►

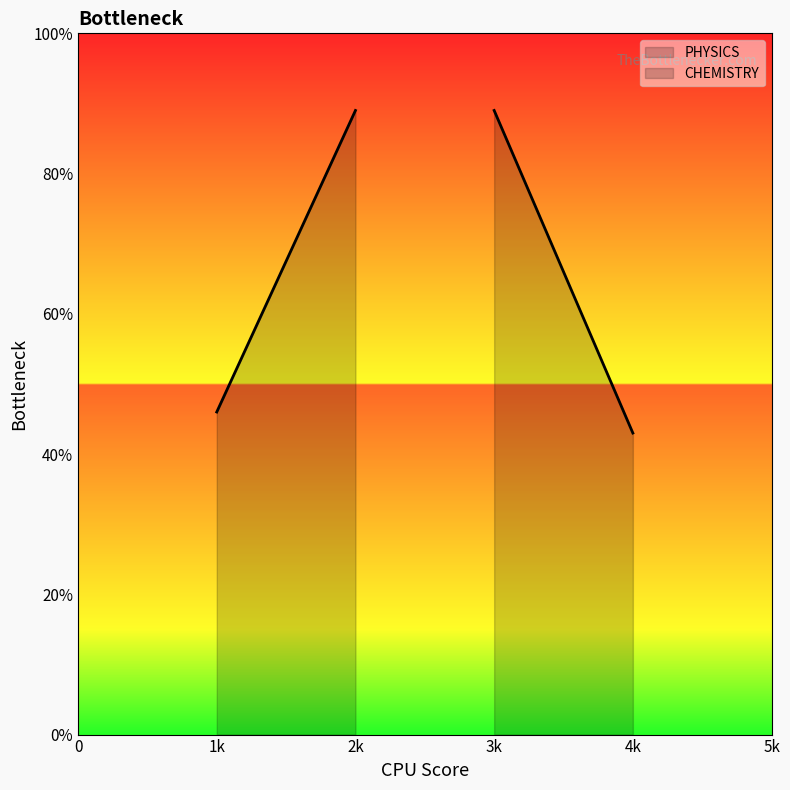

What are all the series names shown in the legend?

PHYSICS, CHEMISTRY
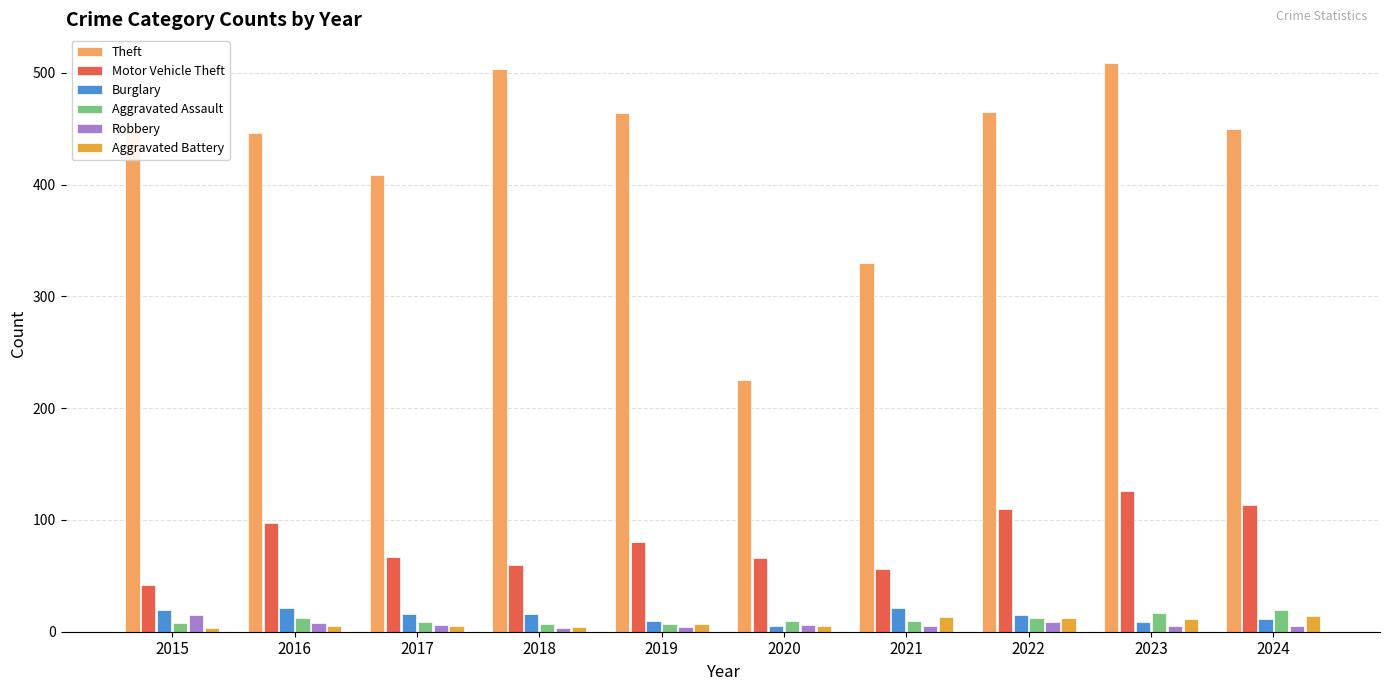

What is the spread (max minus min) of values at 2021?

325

◄
►

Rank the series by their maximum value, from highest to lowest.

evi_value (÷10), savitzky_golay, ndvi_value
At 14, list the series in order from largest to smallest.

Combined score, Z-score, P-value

◄

» Try it:
Transcribe the lines starting with the line that contains "evi_value (÷10), savitzky_golay, ndvi_value" and ending with the line that contains "Combined score, Z-score, P-value", with both of those lines included.

» Problem solution:
evi_value (÷10), savitzky_golay, ndvi_value
At 14, list the series in order from largest to smallest.

Combined score, Z-score, P-value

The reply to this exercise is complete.